Ciò che abbiamo messo in comune, conoscendo e condividendo la vita lì, abbiamo scoperto che aveva la dinamica delle parabole di Gesù. C’erano molte cose nel mundurukù che ci rendevano paragonabili al “Regno dei cieli”. Pratiche, simboli, costumi, modi di organizzare la comunità che ci hanno parlato del Vangelo. Ne condividiamo due:

– Colazione comunitaria. In ogni villaggio è presente un barracón (sala comunitaria), nel quale ogni mattina si riunisce la comunità, dopo il bagno nel fiume. Ogni famiglia porta del caffè e qualcosa da mangiare. L’inizio della giornata è in comunità. Si condivide, si danno alcune informazioni se necessarie, e poi ognuno va a svolgere i propri compiti, il proprio lavoro.

– Cucinare con farina di manioca e tapioca. In ogni villaggio c’è una cucina comunitaria che prepara questi due alimenti a base di manioca. Sono cibo quotidiano. Il processo prevede numerose fasi: raccolta, mondatura, grattugiatura, sgocciolamento, pressatura, essiccazione, tostatura. Vedere come le famiglie si organizzano e aiutano a produrli è una scuola di lavoro comunitario.

Ne nominiamo due tra molti altri. Il loro legame e connessione con la giungla e il fiume, il loro rispetto per ciò che cacciano e pescano, sempre premurosi e mai accaparrando, il loro modo di salutarsi personalmente, l’evidente gioia con cui vivono, il modo in cui allevano i loro figli, la difesa del loro territorio, la cura della loro lingua e dei loro costumi… gran parte di ciò che vivono e sono, siamo incoraggiati a trasformarlo in una parabola del Dio che ci hanno annunciato.

Una delle cose che più ci ha interessato è stato conoscere la storia dell’incontro tra il popolo Mundurukù e i primi frati arrivati, anni fa. Per i nativi di quelle terre il flauto era uno strumento associato alla loro divinità, e i frati che arrivarono, senza saperlo, erano flautisti. Ciò fece sì che la città li accogliesse poco a poco. Se così non fosse stato, probabilmente questi coraggiosi fratelli sarebbero morti poco dopo lo sbarco, dopo 6 mesi di navigazione, e noi, più di un secolo dopo, non saremmo in grado di scrivere questo.
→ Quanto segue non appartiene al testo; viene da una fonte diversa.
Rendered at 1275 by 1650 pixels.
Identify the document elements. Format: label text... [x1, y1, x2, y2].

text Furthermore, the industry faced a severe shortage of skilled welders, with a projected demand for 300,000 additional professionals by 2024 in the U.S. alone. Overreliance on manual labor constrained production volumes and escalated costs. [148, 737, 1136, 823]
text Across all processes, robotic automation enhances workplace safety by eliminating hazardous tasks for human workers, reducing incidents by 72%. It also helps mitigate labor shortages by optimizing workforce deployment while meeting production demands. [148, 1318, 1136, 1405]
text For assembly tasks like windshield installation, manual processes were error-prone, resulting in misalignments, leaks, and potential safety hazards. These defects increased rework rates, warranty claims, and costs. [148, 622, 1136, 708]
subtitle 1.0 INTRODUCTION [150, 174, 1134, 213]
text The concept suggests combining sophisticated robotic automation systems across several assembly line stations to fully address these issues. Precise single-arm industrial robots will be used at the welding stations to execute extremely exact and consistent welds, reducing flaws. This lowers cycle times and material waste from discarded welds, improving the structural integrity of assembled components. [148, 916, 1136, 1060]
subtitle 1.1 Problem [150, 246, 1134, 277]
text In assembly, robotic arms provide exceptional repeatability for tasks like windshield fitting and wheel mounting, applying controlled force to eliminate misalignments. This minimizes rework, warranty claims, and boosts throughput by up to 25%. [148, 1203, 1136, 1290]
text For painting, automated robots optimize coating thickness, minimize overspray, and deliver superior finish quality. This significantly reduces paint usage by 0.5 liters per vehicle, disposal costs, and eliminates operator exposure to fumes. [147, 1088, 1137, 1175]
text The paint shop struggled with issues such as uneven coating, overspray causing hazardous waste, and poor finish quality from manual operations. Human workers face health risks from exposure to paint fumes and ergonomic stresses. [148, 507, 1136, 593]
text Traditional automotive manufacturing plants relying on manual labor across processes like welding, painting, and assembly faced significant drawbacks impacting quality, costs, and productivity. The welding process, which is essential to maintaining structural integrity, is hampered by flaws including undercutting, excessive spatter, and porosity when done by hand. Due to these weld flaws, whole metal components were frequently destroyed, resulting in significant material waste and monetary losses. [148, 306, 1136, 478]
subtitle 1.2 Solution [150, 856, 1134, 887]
In seguito a questo primo incontro, il legame tra i Mundurukù e i “pain” (così ci chiamano) è diventato un’alleanza. Loro, che ancora oggi non ricevono i “bianchi”, ci hanno reso parte della loro gente. Ancora: loro, che non accolgono nessuno che non sia mundurukù, ci hanno reso parte della loro gente, della loro cultura, della loro gerarchia, della loro storia. Ed è così che ci hanno fatto sentire, dal primo all’ultimo giorno. Ci hanno accolto per la presenza degli altri lungo la loro storia, ci hanno accolto perché siamo frati, ci hanno accolto senza conoscerci, ci hanno accolto perché hanno fiducia, ci hanno accolto per il significato che la nostra presenza ha avuto e ha per loro. Ci ricevono così. E noi, come Ordine, come possiamo accettare vocazionalmente e carismaticamente che un popolo indigeno e amazzonico, con tutto ciò che ciò significa, ci renda parte della sua identità? Crediamo che la nostra presenza lì sia stata, sia e debba continuare ad essere un tesoro da custodire e tutelare; un tesoro per cui vale la pena vendere comodità, titoli, strutture e calcoli.
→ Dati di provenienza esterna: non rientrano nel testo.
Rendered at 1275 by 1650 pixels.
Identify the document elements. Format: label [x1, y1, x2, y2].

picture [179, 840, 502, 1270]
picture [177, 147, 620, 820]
Apprezziamo profondamente tutti coloro che hanno reso possibile questa esperienza. Soprattutto la Custodia di San Benito per averci accolto con tanta disponibilità e familiarità, le Missioni Francescane per il loro sostegno e sostentamento, e i fratelli Sebastián e Amauri, per essere lì, per vivere “tra loro”, per averci fatto sentire a casa, per la generosità e l’apertura con cui hanno accolto la nostra vita, le nostre proposte, i nostri desideri e i nostri limiti.